Однако, что еще важнее при общественной роли, предоставляемой ей новым имперским порядком, завещание Августа оговаривало также, что Ливия должна быть принята в его семейство Юлиев-Клавдиев. Это было жестом мужа своей жене, не имевшим исторического прецедента. Столь долго не давая ей почетного имени или титула, эквивалентного своему собственному, Август теперь хотел, чтобы Ливия была известна как Юлия Августа. Ее новое имя представляло официальный взлет и накладывало еще один новый штрих: ни одна другая женщина до того не получала женскую версию почетного титула, носимого ее супругом.[268] Впоследствии Августа стало официальным именем для многих последовательниц Ливии, чьи сыновья воссели на трон — так же как Август стало частью титула каждого римского императора.[269]
Август не обеспечил, как думают некоторые, своей жене равного положения с Тиберием, дав ей женскую версию своего имени.[270] Как и другие римские женщины, Ливия была отстранена от всех мужских политических занятий — в Сенате, в армии и на народных собраниях, она не играла никакой официальной роли в политике Палатина. В этом она имела нечто общее с современными президентскими супругами, чья роль конституционно тоже не определена. Но она, безусловно, теперь стала ближе всего к положению королевы и за время существования Рима, и это вскоре создаст проблему для ее только что облеченного властью сына. Эта проблема осложнится, когда Сенат предложит даровать ей привилегии помимо тех, что были указаны в завещании Августа.
И, наконец, еще одним спорным ходом оказалось назначение Ливии жрицей культа своего мужа. 17 сентября Август был посмертно объявлен богом, это позволило поклоняться ему под видом «Святого Августа». Религия была одной из тех сфер, где римским женщинам позволялось играть официальную общественную роль в качестве помощниц в религиозных церемониях или рупора общественного горя. Но за исключением весталок, ни одной женщине в Риме не было позволено выполнять какую-либо жреческую роль. В ее новом и подрывающем основы качестве Ливии позволили выполнять обязанности ликтора — обычно официально назначаемого заботиться о судьях, когда они передвигаются по городу. И все-таки, когда Сенат предложил, чтобы Ливию отныне называли mater patriae (Мать Отечества) — обыгрывание титула pater patriae, данного десять лет назад Августу, — и при этом официальный титул Тиберия должен был звучать как «сын Юлии» или «сын Ливии», новый император вынужден был использовать свое императорское вето.

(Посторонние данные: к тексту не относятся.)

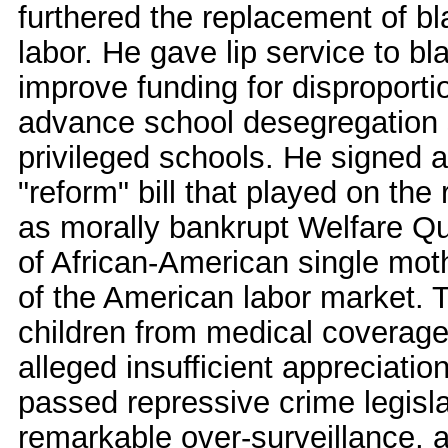
furthered the replacement of b
labor. He gave lip service to bl
improve funding for disproporti
advance school desegregation s
privileged schools. He signed a
"reform" bill that played on the
as morally bankrupt Welfare Q
of African-American single mot
of the American labor market. T
children from medical coverage
alleged insufficient appreciation
passed repressive crime legisla
remarkable over-surveillance, a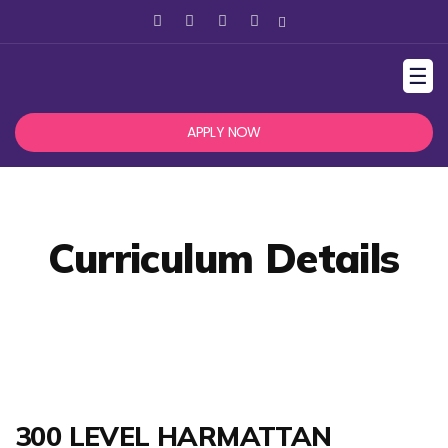
☰
APPLY NOW
Curriculum Details
300 LEVEL HARMATTAN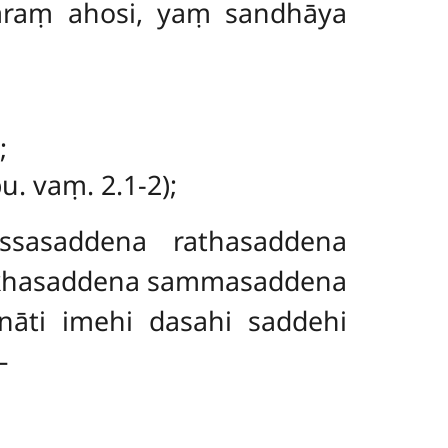
agaraṃ ahosi, yaṃ sandhāya
;
. vaṃ. 2.1-2);
assasaddena rathasaddena
ṅkhasaddena sammasaddena
enāti
imehi dasahi saddehi
–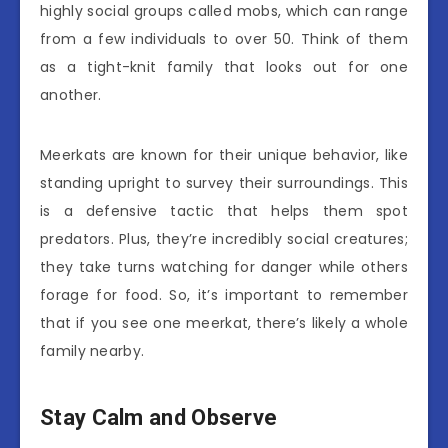
highly social groups called mobs, which can range
from a few individuals to over 50. Think of them
as a tight-knit family that looks out for one
another.
Meerkats are known for their unique behavior, like
standing upright to survey their surroundings. This
is a defensive tactic that helps them spot
predators. Plus, they’re incredibly social creatures;
they take turns watching for danger while others
forage for food. So, it’s important to remember
that if you see one meerkat, there’s likely a whole
family nearby.
Stay Calm and Observe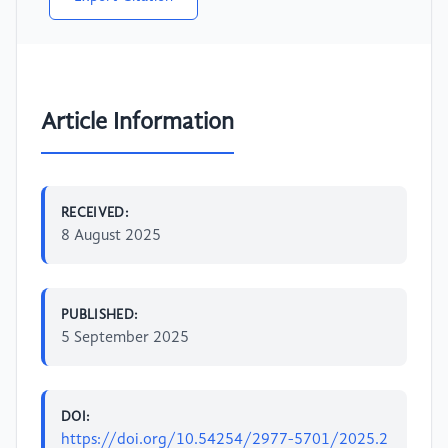
Article Information
RECEIVED:
8 August 2025
PUBLISHED:
5 September 2025
DOI:
https://doi.org/10.54254/2977-5701/2025.2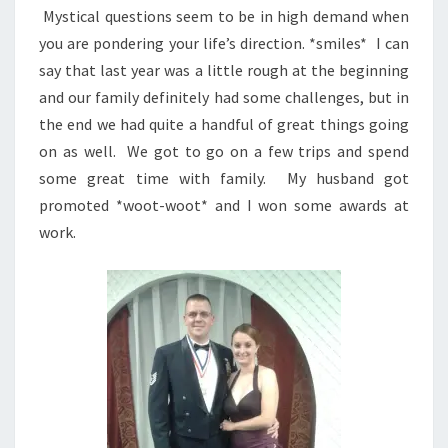
Mystical questions seem to be in high demand when
you are pondering your life’s direction. *smiles* I can
say that last year was a little rough at the beginning
and our family definitely had some challenges, but in
the end we had quite a handful of great things going
on as well. We got to go on a few trips and spend
some great time with family. My husband got
promoted *woot-woot* and I won some awards at
work.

Тиберий объяснил свой отказ, обосновав его скромностью, и заявил, что «только разумные почести должны оказываться женщинам». Он также заявил, что будет отклонять бессмысленные награды и в свой адрес. У него была серьезная причина для беспокойства. Излишнее выставление имени Ливии и изображений Августа при его жизни вызывало протест традиционалистов, все еще жаждущих возврата к временам Республики. Они быстро бы почувствовали дух монархизма восточного типа в самодемонстрации семейства Юлиев-Клавдиев. Говорят, кое-кто уже жаловался, что стал «рабом женщины».
Правда, некоторые считали, что на самом деле Тиберия тревожило то, что продвижение матери шло за счет его собственного авторитета.[271] Без сомнения, Ливия была единственной легитимной связью Тиберия с отчимом и предшественником, и не только Сенат, но и провинции не уставали напоминать Тиберию об этом факте. Некоторые с чистой совестью присваивали изображениям Ливии титул, в котором сам Тиберий официально ей отказал.[272] Это стало началом борьбы Тиберия за определение и урегулирование роли матери в системе его режима.
В некоторых отношениях Ливия продолжала действовать как прежде, выказывая в первые годы правления сына мало признаков того, что готова оставить роль наперсника императора, которую она играла при Августе. Ее присутствие в коридорах власти чувствовалось даже сильнее. Она вела собственную корреспонденцию с зависимыми царствами, такими как Архелай или Каппадокия; официальные письма и корреспонденция Тиберию из провинций адресовались его матери так же, как и ему. В какой-то момент старые друзья Ливии, спартанцы, писали ей и ее сыну отдельные письма, советуя им организовать празднование в честь божественного Августа и его семьи, на что Тиберий ответил, что оставляет ответ за своей матерью.[273]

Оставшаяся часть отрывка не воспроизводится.